* _PROBLEM TO SOLVE_: Report every line below that holds the word "salah".

*** INPUT DATA Section Begins ***

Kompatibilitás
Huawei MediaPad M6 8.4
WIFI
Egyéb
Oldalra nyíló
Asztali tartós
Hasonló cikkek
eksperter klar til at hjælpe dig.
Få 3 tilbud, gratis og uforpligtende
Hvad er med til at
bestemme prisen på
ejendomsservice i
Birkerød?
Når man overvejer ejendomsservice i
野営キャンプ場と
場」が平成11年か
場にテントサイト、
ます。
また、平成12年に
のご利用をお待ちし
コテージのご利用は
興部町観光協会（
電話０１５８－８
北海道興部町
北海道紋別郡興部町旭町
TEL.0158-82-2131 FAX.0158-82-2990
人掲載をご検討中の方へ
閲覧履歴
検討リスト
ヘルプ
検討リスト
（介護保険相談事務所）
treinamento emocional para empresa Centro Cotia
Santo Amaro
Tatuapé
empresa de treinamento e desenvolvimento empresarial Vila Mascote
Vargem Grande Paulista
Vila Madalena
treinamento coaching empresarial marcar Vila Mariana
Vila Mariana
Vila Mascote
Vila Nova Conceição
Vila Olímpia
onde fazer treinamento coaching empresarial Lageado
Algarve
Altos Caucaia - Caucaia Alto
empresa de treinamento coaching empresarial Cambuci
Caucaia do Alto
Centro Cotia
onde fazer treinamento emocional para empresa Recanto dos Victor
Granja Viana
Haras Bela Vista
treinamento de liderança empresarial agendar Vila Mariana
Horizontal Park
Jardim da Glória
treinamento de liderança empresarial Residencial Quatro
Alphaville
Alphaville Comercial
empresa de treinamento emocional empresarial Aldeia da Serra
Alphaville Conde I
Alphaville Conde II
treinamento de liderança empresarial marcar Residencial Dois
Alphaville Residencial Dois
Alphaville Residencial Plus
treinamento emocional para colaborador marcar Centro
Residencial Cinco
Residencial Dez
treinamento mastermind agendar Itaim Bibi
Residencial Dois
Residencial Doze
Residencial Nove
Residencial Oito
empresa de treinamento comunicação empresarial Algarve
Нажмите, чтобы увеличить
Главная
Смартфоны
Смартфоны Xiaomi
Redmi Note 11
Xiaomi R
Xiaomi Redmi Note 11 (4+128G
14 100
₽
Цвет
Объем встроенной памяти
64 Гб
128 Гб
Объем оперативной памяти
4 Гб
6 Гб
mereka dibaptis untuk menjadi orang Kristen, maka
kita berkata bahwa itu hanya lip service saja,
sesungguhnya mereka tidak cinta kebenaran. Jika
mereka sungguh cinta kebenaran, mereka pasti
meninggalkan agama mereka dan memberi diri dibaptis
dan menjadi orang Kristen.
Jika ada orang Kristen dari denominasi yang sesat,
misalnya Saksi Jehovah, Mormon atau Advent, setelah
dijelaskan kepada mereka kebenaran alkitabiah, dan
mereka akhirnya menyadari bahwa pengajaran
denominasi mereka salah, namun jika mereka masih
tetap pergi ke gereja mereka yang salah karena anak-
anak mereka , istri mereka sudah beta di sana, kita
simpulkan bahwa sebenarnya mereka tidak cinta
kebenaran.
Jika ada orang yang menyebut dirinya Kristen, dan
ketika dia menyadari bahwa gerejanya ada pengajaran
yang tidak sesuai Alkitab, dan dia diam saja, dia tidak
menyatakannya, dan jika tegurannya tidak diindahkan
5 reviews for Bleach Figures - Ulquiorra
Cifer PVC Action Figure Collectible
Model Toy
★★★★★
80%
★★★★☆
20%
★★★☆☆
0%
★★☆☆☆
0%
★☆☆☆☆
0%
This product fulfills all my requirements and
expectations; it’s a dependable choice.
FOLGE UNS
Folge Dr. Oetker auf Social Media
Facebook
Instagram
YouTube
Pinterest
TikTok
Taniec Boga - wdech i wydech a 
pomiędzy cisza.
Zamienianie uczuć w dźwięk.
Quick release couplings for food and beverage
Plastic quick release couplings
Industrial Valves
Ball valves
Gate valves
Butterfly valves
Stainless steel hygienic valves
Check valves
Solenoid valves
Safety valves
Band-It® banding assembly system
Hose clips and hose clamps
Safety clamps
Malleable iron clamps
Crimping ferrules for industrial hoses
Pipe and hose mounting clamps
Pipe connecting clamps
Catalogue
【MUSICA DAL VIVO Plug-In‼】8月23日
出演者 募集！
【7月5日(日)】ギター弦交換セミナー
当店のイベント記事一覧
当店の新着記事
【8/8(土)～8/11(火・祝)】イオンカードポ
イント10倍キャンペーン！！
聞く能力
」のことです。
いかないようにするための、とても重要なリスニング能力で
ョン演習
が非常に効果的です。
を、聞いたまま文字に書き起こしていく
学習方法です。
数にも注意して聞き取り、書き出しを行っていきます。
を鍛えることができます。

*** INPUT DATA Section Ends ***

* _ANSWER SECTION_:
denominasi mereka salah, namun jika mereka masih
tetap pergi ke gereja mereka yang salah karena anak-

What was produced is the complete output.